In Sheffield in the last few weeks, Trump was often resilient rather than brilliant. But therein lies the key to winning at the Crucible; it’s as much about your A game as your B game, and how the latter holds it together while you’re scrambling around trying to locate the former. It’s the ability to nick frames when you have no right to, split sessions where you’ve been splatted and somehow stay in the game until you can find your own. The naughty snooker gets the social media snippets but Trump has developed into a ferocious competitor in the last four seasons, a will that dragged him past Anthony McGill, Stuart Bingham and Mark Williams even though he’s been under par by his own lofty standards this season.
The one session he’ll look back on with regret is the Saturday evening of the final. Drained from his brinksmanship with Williams a day earlier, a flat performance saw Trump’s long game and tight safety play desert him temporarily. Even then, he rallied to take the argument long into Sunday evening. "We all knew that he wasn’t playing his best," O’Sullivan said afterwards. "But that’s what a champion does. They don’t play to their best, they get to the final and they still nearly win it."
Trump will be back near his best soon, of that there seems little doubt. He might not hit the exalted level of 2019 again, but there’s no reason to think he’d have to in order to cement his legacy with more Triple Crown titles.
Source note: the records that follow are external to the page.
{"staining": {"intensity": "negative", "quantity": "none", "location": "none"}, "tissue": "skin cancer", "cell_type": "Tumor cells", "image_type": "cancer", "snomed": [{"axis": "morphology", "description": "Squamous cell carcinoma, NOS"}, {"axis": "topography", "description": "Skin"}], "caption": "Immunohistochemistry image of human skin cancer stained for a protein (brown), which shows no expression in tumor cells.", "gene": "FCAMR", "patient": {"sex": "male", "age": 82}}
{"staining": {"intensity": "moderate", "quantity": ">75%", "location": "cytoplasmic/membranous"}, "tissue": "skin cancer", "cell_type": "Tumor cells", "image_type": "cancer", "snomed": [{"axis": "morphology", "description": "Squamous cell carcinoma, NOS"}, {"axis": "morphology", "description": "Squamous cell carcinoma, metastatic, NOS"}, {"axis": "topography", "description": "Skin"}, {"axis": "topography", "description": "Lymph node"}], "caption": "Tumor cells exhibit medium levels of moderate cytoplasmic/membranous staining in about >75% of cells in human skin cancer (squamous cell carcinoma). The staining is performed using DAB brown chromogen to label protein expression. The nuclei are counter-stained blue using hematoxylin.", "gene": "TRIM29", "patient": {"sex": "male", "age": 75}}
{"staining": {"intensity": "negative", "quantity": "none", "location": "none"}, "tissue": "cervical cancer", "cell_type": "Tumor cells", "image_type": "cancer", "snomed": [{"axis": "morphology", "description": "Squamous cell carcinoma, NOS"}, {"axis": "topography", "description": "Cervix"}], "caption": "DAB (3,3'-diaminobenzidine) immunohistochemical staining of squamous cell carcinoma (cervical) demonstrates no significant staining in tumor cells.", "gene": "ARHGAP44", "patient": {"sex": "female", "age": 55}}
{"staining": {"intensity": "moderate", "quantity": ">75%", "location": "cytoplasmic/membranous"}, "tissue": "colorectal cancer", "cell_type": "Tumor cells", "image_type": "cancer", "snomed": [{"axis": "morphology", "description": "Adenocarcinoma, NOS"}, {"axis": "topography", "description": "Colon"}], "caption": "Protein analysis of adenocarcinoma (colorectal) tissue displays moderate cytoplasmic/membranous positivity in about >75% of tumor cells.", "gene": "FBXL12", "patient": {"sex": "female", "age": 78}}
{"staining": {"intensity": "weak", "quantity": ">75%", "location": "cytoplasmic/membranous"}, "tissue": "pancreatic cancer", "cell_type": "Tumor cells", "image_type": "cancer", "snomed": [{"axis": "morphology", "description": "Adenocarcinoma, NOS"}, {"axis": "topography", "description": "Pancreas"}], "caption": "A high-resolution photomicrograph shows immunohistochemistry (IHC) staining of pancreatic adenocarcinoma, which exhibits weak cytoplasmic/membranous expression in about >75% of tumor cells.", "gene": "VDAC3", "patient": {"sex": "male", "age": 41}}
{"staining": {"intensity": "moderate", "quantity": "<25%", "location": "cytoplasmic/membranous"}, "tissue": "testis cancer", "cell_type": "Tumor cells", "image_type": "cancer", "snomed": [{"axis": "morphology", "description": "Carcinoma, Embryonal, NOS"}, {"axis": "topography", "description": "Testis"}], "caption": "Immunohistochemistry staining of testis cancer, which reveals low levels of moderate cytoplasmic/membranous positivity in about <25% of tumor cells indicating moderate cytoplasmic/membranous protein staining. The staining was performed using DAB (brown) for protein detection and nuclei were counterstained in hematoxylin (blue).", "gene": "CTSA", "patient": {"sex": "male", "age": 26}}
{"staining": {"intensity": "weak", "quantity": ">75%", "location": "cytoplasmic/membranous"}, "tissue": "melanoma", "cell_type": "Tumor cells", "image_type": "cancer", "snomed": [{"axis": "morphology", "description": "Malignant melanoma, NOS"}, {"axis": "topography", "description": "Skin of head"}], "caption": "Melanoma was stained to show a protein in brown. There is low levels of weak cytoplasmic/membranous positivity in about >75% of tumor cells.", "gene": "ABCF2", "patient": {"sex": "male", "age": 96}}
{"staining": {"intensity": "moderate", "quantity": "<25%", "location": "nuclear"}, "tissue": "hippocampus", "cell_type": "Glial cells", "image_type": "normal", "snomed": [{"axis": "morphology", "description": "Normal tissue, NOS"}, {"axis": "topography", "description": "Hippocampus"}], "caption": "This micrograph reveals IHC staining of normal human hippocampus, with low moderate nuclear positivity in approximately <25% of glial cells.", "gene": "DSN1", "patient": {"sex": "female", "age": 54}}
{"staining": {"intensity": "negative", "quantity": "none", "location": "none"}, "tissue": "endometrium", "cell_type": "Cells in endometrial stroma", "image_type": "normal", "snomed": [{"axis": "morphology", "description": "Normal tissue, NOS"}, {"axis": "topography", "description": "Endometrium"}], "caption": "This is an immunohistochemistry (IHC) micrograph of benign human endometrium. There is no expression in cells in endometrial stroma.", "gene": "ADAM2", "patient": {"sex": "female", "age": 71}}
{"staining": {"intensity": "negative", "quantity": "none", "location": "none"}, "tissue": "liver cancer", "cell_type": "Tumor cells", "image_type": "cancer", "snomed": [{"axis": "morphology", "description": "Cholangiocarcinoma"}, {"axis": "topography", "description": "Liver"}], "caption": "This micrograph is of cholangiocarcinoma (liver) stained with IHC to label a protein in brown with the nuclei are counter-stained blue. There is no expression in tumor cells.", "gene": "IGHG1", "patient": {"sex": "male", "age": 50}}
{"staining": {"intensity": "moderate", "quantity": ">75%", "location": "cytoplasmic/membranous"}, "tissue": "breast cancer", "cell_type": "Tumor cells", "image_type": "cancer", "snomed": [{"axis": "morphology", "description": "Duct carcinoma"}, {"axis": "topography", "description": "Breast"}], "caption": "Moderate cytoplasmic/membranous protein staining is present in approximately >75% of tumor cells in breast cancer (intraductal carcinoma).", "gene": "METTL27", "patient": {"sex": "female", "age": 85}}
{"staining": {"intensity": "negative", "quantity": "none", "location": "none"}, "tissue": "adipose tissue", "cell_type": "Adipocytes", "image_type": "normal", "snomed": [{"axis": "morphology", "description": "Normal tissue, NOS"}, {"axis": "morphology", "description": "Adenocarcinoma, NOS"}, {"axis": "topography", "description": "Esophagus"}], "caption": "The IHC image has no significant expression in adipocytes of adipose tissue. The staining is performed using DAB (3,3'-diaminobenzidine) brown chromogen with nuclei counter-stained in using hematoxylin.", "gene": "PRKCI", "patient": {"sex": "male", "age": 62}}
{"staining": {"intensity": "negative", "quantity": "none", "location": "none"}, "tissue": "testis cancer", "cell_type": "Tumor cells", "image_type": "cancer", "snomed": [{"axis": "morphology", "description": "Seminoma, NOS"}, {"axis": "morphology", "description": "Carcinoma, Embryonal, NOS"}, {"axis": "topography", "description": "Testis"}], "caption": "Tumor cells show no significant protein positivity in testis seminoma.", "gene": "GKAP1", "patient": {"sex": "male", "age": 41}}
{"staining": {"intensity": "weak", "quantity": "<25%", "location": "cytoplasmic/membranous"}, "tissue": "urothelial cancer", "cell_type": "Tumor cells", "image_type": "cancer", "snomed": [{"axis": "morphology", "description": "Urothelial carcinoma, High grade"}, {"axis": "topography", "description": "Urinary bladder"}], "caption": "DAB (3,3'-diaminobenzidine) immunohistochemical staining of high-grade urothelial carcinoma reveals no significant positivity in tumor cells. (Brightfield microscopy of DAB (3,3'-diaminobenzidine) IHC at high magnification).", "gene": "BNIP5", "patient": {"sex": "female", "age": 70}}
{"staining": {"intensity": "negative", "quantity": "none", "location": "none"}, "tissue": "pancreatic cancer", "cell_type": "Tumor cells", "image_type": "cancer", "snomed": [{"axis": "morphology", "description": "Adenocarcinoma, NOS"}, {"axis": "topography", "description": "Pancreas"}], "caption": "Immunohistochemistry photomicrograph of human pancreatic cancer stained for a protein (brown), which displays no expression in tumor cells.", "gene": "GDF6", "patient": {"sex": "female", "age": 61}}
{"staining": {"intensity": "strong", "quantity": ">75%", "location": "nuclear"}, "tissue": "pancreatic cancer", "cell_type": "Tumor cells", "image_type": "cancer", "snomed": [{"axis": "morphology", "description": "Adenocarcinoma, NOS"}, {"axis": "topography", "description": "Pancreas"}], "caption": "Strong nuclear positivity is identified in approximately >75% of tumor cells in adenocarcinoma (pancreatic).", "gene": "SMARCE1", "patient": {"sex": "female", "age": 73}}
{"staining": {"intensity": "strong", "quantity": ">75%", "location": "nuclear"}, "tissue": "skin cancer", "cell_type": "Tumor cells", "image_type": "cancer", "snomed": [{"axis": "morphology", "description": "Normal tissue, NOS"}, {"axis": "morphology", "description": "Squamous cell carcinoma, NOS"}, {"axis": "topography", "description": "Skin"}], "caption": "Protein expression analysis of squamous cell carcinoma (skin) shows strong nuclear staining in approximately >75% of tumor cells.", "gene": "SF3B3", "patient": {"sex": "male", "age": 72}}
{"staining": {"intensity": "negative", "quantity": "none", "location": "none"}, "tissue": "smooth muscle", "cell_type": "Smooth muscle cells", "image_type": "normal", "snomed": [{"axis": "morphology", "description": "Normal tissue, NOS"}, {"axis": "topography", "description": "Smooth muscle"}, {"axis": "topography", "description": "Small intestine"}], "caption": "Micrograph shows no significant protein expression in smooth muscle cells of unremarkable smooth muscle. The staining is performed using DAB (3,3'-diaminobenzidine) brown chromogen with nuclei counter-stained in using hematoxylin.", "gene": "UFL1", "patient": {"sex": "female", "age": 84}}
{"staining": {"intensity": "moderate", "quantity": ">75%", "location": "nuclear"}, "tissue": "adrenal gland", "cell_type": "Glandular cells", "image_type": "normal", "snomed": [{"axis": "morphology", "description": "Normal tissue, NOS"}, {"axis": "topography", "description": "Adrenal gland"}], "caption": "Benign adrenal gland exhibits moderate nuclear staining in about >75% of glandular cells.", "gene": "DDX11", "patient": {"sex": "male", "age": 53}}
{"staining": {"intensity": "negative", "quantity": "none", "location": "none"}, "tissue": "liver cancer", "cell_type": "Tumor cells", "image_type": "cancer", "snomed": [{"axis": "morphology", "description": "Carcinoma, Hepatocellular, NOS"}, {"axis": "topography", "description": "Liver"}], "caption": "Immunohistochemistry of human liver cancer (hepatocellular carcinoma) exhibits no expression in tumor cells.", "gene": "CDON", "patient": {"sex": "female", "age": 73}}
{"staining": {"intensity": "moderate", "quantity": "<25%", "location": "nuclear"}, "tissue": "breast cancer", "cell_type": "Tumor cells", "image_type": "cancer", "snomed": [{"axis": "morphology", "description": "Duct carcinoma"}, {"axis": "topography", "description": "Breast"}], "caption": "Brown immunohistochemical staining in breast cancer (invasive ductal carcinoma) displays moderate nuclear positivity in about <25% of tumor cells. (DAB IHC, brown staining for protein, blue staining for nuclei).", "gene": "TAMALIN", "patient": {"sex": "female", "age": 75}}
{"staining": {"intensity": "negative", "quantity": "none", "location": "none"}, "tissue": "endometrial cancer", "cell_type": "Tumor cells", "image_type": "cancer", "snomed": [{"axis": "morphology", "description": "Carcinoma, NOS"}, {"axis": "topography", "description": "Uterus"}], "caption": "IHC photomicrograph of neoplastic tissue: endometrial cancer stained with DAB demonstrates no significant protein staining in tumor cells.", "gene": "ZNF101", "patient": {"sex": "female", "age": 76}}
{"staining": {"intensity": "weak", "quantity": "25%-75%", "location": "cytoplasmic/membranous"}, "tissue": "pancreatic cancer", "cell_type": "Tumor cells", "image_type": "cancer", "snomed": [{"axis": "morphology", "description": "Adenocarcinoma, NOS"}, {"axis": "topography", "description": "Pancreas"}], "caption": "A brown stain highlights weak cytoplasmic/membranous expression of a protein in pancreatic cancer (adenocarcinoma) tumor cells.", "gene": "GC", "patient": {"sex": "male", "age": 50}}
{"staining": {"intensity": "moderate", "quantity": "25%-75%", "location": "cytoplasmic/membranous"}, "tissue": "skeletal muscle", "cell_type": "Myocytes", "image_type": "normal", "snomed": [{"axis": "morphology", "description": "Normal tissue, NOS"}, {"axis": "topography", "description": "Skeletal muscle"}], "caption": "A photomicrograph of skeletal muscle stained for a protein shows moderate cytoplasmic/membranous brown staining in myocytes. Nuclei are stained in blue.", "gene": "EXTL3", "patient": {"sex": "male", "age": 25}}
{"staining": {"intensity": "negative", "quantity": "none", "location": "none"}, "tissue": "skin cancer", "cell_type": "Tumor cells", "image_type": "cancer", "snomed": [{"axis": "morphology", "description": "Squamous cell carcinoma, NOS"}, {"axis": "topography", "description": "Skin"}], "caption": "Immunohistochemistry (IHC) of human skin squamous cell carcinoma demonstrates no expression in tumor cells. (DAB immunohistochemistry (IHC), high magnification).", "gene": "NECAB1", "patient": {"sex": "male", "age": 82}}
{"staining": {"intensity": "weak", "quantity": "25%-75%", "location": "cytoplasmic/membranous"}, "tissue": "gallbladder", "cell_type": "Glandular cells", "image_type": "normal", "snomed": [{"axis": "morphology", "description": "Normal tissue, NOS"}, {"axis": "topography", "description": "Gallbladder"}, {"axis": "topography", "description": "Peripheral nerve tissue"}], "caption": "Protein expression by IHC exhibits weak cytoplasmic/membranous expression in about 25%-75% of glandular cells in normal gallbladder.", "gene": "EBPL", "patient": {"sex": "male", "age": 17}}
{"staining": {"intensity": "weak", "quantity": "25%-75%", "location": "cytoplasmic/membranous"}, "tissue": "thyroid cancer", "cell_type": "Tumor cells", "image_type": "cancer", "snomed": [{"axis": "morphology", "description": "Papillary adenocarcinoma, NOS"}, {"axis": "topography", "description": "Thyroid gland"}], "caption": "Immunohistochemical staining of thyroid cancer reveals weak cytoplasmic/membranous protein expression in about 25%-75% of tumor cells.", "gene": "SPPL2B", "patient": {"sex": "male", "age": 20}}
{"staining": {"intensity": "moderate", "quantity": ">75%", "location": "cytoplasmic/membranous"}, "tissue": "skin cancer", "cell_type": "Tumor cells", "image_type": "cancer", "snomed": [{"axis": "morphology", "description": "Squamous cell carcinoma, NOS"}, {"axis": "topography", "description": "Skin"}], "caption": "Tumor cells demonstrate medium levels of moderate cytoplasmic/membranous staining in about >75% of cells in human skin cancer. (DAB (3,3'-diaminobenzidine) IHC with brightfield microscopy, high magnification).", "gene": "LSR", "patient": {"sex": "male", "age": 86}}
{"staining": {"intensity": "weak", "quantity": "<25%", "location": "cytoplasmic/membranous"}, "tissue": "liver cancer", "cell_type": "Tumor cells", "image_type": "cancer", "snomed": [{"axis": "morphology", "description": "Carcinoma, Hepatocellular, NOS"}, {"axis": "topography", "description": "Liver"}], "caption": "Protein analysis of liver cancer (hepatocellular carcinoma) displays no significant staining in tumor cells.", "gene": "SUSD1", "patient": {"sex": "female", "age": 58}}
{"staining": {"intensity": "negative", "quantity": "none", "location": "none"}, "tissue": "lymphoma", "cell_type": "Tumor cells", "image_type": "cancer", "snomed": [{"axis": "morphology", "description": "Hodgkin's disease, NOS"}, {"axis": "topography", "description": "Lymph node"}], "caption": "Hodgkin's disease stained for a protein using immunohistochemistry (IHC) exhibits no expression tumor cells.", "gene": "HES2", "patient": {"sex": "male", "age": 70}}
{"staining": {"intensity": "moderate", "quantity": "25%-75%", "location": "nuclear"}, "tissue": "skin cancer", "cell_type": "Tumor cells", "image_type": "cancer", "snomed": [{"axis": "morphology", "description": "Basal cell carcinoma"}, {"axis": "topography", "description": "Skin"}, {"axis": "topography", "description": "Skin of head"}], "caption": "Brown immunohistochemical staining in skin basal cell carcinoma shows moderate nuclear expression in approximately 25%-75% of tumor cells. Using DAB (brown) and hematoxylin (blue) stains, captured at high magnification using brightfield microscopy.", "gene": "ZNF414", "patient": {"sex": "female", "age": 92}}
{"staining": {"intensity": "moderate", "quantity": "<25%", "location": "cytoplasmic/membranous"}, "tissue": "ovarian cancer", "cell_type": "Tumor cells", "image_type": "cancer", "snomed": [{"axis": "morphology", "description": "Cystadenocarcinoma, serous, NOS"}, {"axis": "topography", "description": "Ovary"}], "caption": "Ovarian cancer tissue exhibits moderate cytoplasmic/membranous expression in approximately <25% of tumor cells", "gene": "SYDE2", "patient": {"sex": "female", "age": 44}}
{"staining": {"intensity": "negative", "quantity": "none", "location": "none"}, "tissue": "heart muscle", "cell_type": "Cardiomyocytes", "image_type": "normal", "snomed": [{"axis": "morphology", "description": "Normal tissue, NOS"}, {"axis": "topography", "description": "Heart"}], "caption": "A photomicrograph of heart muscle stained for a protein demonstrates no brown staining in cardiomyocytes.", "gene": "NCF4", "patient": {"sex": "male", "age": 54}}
O’Sullivan has never been as unplayable as he was circa 2004-05 and look what he’s achieved since then. If there is a sea change in snooker’s hierarchy on the way, no one is better placed than Trump to take the game over. "He’s going to be winning this (the world title) a few times," O’Sullivan continued. "The other guys better get their act together." Given the source, that’s a warning worth heeding.